In vitro resistance studies with bacteria that exhibit low mutation frequencies: prediction of "antimutant" linezolid concentrations using a mixed inoculum containing both susceptible and resistant Staphylococcus aureus.

Abstract

Bacterial resistance studies using in vitro dynamic models are highly dependent on the starting inoculum that might or might not contain spontaneously resistant mutants (RMs). To delineate concentration-resistance relationships with linezolid-exposed Staphylococcus aureus, a mixed inoculum containing both susceptible cells and RMs was used. An RM selected after the 9th passage of the parent strain (MIC, 2 μg/ml) on antibiotic-containing media (RM9; MIC, 8 μg/ml) was chosen for the pharmacodynamic studies, because the mutant prevention concentration (MPC) of linezolid against the parent strain in the presence of RM9 at 10(2) (but not at 10(4)) CFU/ml did not differ from the MPC value determined in the absence of the RMs.
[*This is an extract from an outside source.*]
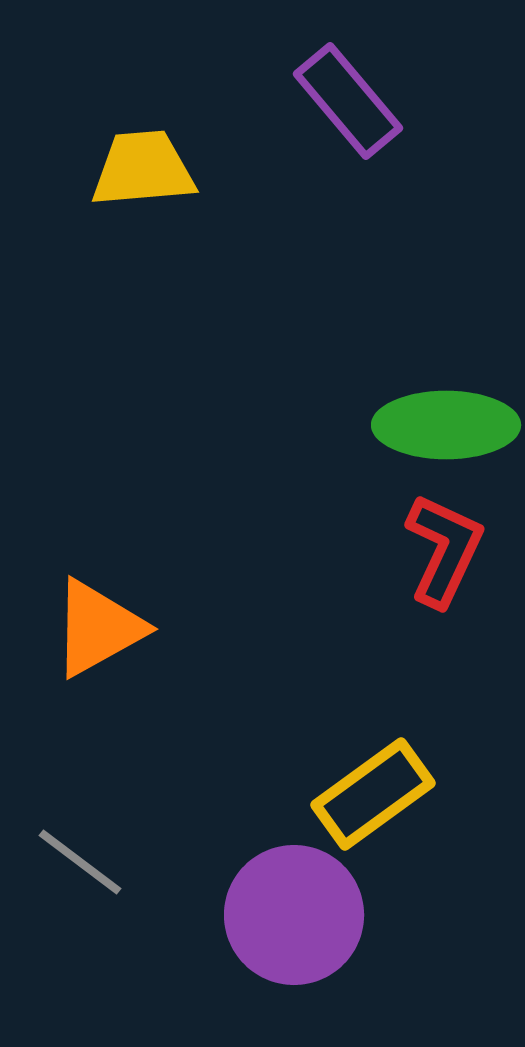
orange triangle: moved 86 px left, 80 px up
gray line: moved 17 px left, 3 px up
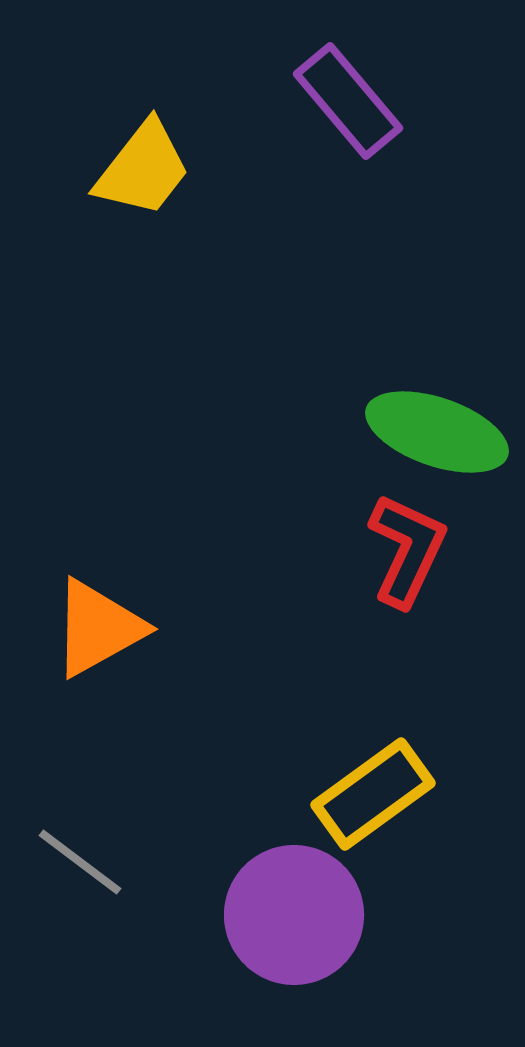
yellow trapezoid: rotated 133 degrees clockwise
green ellipse: moved 9 px left, 7 px down; rotated 19 degrees clockwise
red L-shape: moved 37 px left
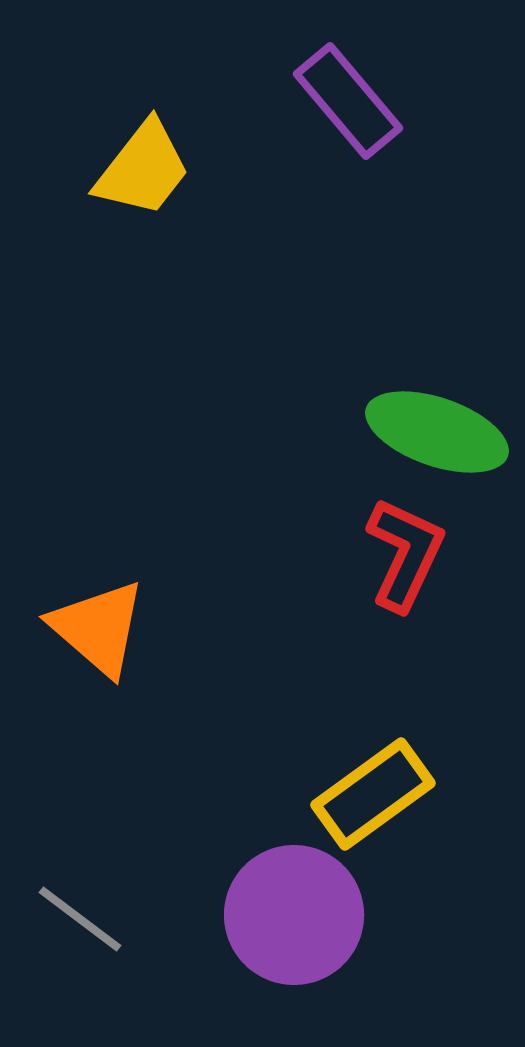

Five-day treatments with twice-daily linezolid doses were simulated at concentrations either between the MIC and MPC or above the MPC. S. aureus RMs (resistant to 2× and 4×MIC but not 8× and 16×MIC) were enriched at ratios of the 24-h area under the concentration-time curve (AUC24) to the MIC that provide linezolid concentrations between the MIC and MPC for 100% (AUC24/MIC, 60 h) and 86% (AUC24/MIC, 120 h) of the dosing interval. No such enrichment occurred when linezolid concentrations were above the MIC and below the MPC for a shorter time (37% of the dosing interval; AUC24/MIC, 240 h) or when concentrations were consistently above the MPC (AUC24/MIC, 480 h). These findings obtained using linezolid-susceptible staphylococci supplemented with RMs support the mutant selection window hypothesis. This method provides an option to delineate antibiotic concentration-resistance relationships with bacteria that exhibit low mutation frequencies.